Google released Chrome 147.0.7727.55/56 for Windows and macOS (147.0.7727.55 for Linux) on April 8, 2026, addressing 60 security vulnerabilities. Two of them are rated critical and both live in the same component: WebML, Chrome’s on-device machine learning inference engine.

The Critical Pair

CVE-2026-5858 — Heap Buffer Overflow in WebML

A heap buffer overflow in Chrome’s WebML implementation allows a remote attacker to execute arbitrary code by luring a victim to a crafted HTML page. The bug earned a $43,000 bounty from Google, signaling the severity of the issue.

CVE-2026-5859 — Integer Overflow in WebML

An integer overflow in the same WebML component allows a remote attacker to potentially exploit heap corruption via a crafted HTML page. This bug also received a significant bounty payout.
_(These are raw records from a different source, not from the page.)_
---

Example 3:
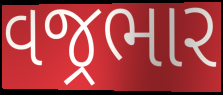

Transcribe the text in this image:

વજ્રભાર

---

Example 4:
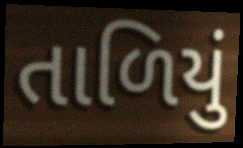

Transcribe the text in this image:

તાળિયું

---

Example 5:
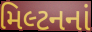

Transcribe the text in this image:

મિલ્ટનનાં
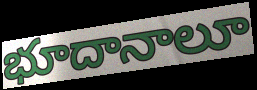
భూదానాలూ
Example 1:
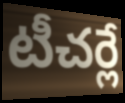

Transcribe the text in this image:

టీచర్లే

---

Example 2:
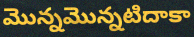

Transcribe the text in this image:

మొన్నమొన్నటిదాకా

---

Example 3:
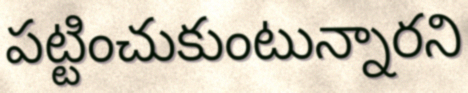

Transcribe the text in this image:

పట్టించుకుంటున్నారని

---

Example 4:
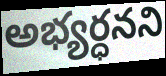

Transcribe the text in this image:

అభ్యర్ధనని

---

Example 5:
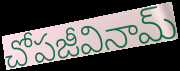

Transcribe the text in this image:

చోపజీవినామ్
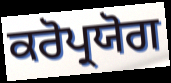
ਕਰੋਪ੍ਰਯੋਗ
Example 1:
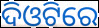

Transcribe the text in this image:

ଦିଓଟିରେ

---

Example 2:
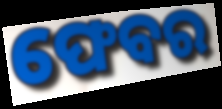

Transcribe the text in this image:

ଫେବର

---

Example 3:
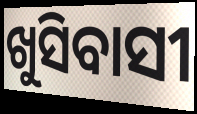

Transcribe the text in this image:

ଖୁସିବାସୀ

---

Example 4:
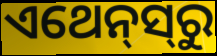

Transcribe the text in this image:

ଏଥେନ୍‌ସ୍‌ରୁ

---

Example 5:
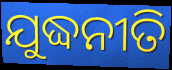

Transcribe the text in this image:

ଯୁଦ୍ଧନୀତି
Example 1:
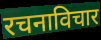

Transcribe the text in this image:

रचनाविचार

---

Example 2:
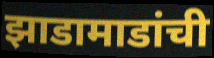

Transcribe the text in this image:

झाडामाडांची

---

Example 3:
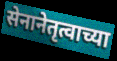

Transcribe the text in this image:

सेनानेतृत्वाच्या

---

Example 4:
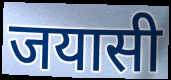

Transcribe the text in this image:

जयासी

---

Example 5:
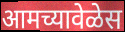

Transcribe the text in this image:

आमच्यावेळेस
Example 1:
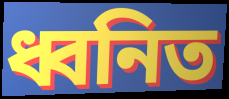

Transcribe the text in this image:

ধ্বনিত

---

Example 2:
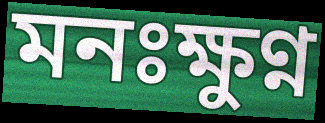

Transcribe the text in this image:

মনঃক্ষুণ্ন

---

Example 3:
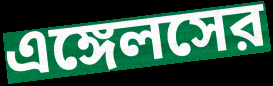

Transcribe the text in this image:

এঙ্গেলসের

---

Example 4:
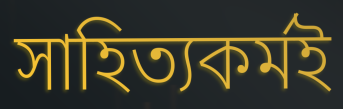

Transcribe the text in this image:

সাহিত্যকর্মই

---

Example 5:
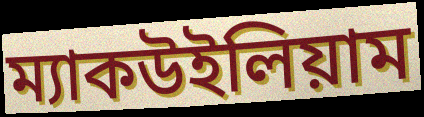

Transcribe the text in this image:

ম্যাকউইলিয়াম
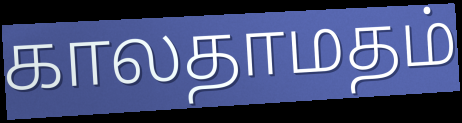
காலதாமதம்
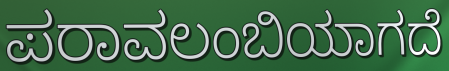
ಪರಾವಲಂಬಿಯಾಗದೆ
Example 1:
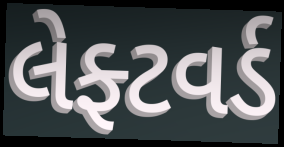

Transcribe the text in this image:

લેફ્ટવર્ડ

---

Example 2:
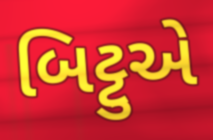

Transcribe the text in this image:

બિટ્ટુએ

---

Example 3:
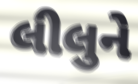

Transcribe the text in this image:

લીલુને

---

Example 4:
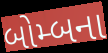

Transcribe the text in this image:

બોમ્બના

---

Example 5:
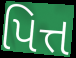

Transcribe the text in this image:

પિત્ત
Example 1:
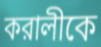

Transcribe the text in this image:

করালীকে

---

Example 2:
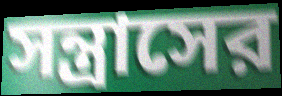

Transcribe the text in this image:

সন্ত্রাসের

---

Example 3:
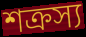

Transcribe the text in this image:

শক্রস্য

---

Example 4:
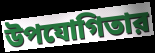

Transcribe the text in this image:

উপযোগিতার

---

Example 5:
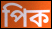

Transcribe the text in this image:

পিক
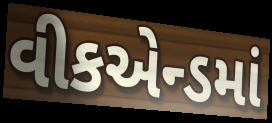
વીકએન્ડમાં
Both vulnerabilities share the same attack surface: a malicious page that triggers WebML operations with attacker-controlled parameters. No user interaction beyond visiting the page is required. The combination of heap buffer overflow and integer overflow in the same component suggests a systemic issue with bounds checking in WebML’s tensor and model-handling code paths.

Why WebML Matters

WebML (the Web Machine Learning API) enables browsers to run ML inference directly on client hardware—GPUs, NPUs, and CPUs—without server round-trips. It’s increasingly used for on-device features like real-time translation, image classification, and smart compose. The attack surface is significant because:

  • WebML processes complex, attacker-supplied model data and tensor inputs
  • The underlying math involves large buffer allocations where off-by-one errors and integer overflows can chain into full code execution
  • The component interfaces directly with platform-specific acceleration backends (DirectML on Windows, Core ML on macOS, TFLite delegates on Linux)

This is the second consecutive Chrome major release to patch critical WebML bugs—Chrome 146 also fixed a critical WebML flaw—which suggests Google’s rapid integration of ML capabilities is outpacing the security hardening of the underlying native code.
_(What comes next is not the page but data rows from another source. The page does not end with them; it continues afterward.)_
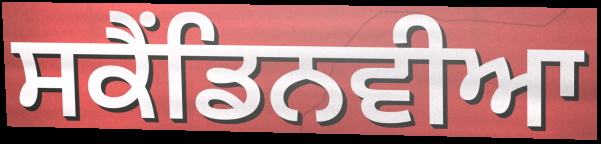
ਸਕੈਂਡਿਨਵੀਆ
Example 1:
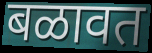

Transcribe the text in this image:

बळावत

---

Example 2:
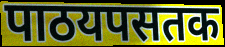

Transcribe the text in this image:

पाठयपसतक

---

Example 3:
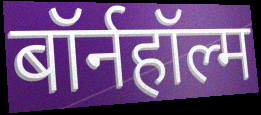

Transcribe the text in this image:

बॉर्नहॉल्म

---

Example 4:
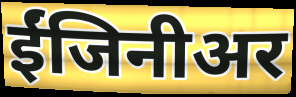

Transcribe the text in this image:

ईंजिनीअर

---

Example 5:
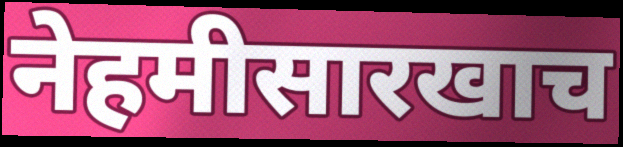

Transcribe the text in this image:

नेहमीसारखाच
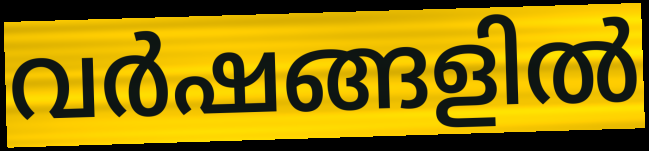
വർഷങ്ങളിൽ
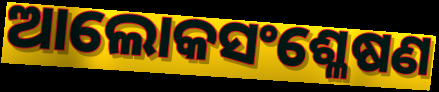
ଆଲୋକସଂଶ୍ଳେଷଣ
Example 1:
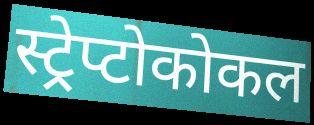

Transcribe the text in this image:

स्ट्रेप्टोकोकल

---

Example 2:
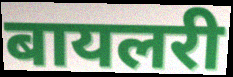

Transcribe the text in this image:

बायलरी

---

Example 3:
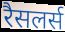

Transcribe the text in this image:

रैसलर्स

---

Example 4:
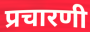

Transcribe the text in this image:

प्रचारणी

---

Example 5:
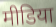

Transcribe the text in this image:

मीडिया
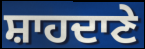
ਸ਼ਾਹਦਾਣੇ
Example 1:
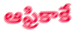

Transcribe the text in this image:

ఆఫ్రికాకే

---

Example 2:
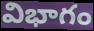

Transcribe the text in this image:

విభాగం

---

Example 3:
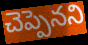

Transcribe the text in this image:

చెప్పెనని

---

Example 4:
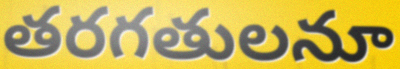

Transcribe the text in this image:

తరగతులనూ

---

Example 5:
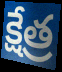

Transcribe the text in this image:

క్షేత్ర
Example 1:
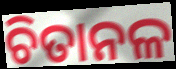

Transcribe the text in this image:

ଚିତାନଳ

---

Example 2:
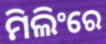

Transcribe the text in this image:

ମିଲିଂରେ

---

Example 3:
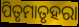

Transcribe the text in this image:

ପିତୃମାତୃହରା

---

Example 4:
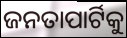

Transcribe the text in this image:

ଜନତାପାର୍ଟିକୁ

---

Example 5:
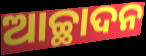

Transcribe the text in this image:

ଆଚ୍ଛାଦନ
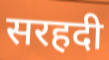
सरहदी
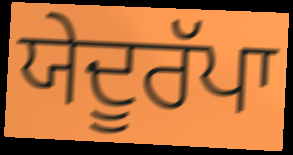
ਯੇਦੂਰੱਪਾ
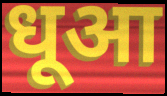
धूआ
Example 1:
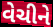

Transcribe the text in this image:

વેચીને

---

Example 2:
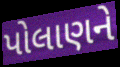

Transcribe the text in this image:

પોલાણને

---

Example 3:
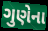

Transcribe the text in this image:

ગુણેના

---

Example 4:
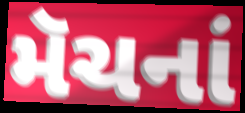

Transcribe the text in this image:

મૅચનાં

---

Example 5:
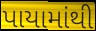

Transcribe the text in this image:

પાયામાંથી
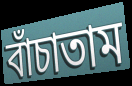
বাঁচাতাম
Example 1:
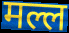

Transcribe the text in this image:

मल्ल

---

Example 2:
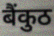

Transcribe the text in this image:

बैंकुठ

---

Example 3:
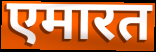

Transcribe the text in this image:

एमारत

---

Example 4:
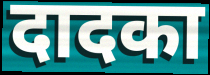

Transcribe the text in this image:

दादका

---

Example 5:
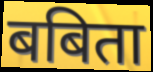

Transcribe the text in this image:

बबिता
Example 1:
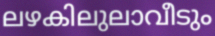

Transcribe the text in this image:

ലഴകിലുലാവീടും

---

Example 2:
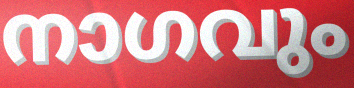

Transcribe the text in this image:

നാഗവും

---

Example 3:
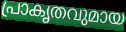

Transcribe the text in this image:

പ്രാകൃതവുമായ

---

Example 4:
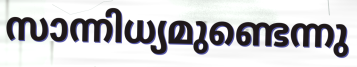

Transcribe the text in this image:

സാന്നിധ്യമുണ്ടെന്നു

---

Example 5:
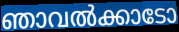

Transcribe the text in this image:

ഞാവൽക്കാടോ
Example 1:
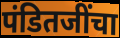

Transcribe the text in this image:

पंडितजींचा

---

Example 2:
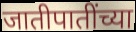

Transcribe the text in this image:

जातीपातींच्या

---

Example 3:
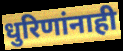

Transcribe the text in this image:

धुरिणांनाही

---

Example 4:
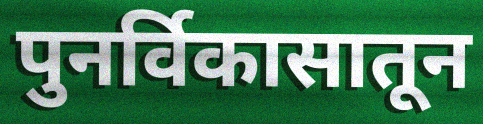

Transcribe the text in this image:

पुनर्विकासातून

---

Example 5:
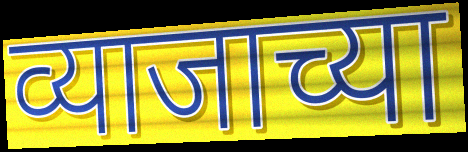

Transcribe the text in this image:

व्याजाच्या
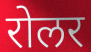
रोलर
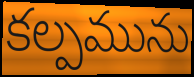
కల్పమును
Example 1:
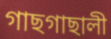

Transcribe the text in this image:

গাছগাছালী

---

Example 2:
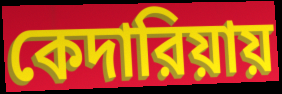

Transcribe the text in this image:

কেদারিয়ায়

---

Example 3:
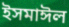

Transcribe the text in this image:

ইসমাঈল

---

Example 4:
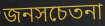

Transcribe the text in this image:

জনসচেতনা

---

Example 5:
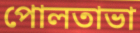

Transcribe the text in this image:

পোলতাভা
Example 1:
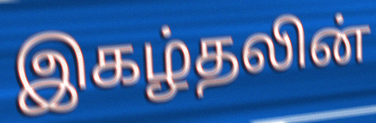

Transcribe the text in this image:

இகழ்தலின்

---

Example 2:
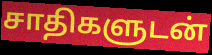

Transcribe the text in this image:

சாதிகளுடன்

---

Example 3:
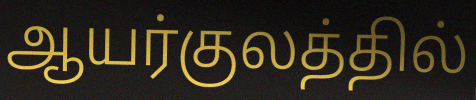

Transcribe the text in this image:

ஆயர்குலத்தில்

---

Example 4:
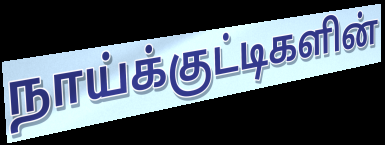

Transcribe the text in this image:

நாய்க்குட்டிகளின்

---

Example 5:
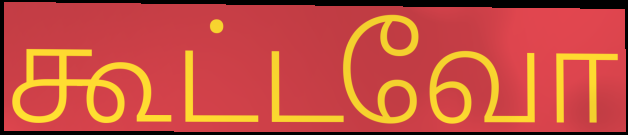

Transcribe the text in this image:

கூட்டவோ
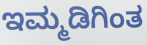
ಇಮ್ಮಡಿಗಿಂತ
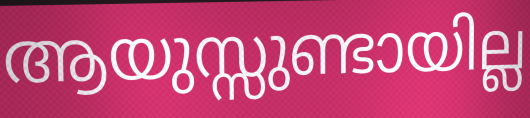
ആയുസ്സുണ്ടായില്ല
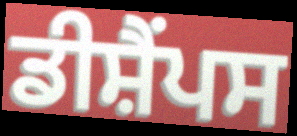
ਡੀਸ਼ੈਂਪਸ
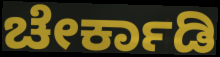
ಚೇರ್ಕಾಡಿ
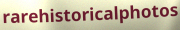
rarehistoricalphotos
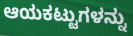
ಆಯಕಟ್ಟುಗಳನ್ನು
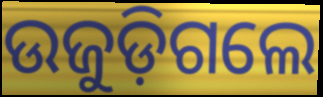
ଉଜୁଡ଼ିଗଲେ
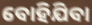
ବୋହିଯିବା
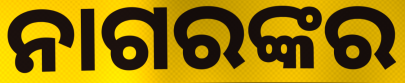
ନାଗରଙ୍କର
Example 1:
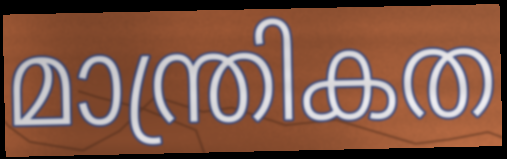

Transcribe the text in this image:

മാന്ത്രികത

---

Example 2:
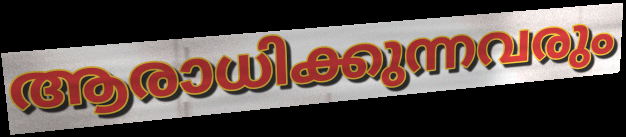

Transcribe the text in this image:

ആരാധിക്കുന്നവരും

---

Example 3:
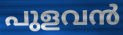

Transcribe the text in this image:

പുളവൻ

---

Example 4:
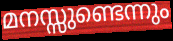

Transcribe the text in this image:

മനസ്സുണ്ടെന്നും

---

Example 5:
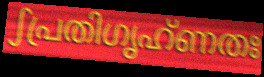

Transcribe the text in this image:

ഽപ്രതിഗൃഹ്ണതഃ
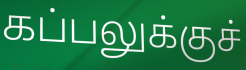
கப்பலுக்குச்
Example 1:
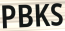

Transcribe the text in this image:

PBKS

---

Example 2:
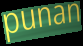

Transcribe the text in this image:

punan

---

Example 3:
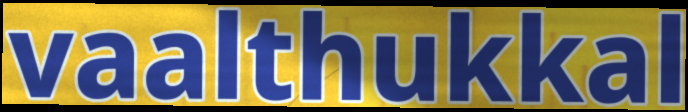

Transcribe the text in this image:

vaalthukkal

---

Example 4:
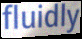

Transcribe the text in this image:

fluidly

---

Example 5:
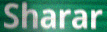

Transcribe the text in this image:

Sharar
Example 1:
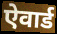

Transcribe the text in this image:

ऐवार्ड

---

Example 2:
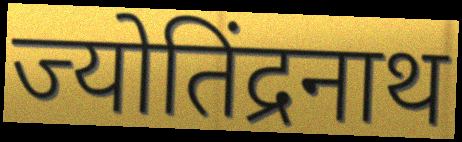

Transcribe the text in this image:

ज्योतिंद्रनाथ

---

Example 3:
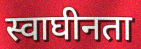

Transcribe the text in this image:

स्वाघीनता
The Full Picture: 60 Fixes

Beyond the two critical bugs, the Chrome 147 release addresses:

  • 14 high-severity vulnerabilities, including type confusion bugs in the V8 JavaScript engine and memory corruption in other components. Google paid out $118,000 in bounties for these alone.
  • 20 medium-severity and 24 low-severity fixes rounding out the update.

Google states that none of the 60 vulnerabilities have been observed exploited in the wild—yet. Given the track record of Chrome N-days being weaponized within days of patch releases (CVE-2026-5281 in Dawn/WebGPU was exploited in the wild shortly after disclosure), the window to patch is narrow.

Who’s Affected

Any organization running Chromium-based browsers: Chrome, Edge, Brave, Opera, Arc, and Electron-based desktop apps. Enterprise environments with managed Chrome deployments should prioritize this update given the RCE severity.

What to Do Right Now

  1. Update Chrome immediately to 147.0.7727.55 or later. Navigate to chrome://settings/help to trigger the update.
  2. Push the update through enterprise management if you’re running Chrome Browser Cloud Management or Group Policy-managed deployments.
  3. Audit Electron apps in your environment—they bundle Chromium and may lag behind on patches. Check if your Electron apps are running Chromium versions prior to 147.0.7727.55.
  4. Monitor for exploitation indicators. While Google reports no in-the-wild exploitation yet, proof-of-concept development typically accelerates once patches are diffed. Watch for unusual WebML API calls in browser telemetry if you have endpoint visibility.
  5. Consider disabling WebML features via enterprise policy (WebMLEnabled) if your organization doesn’t rely on browser-based ML inference, reducing the attack surface until you’re confident all endpoints are patched.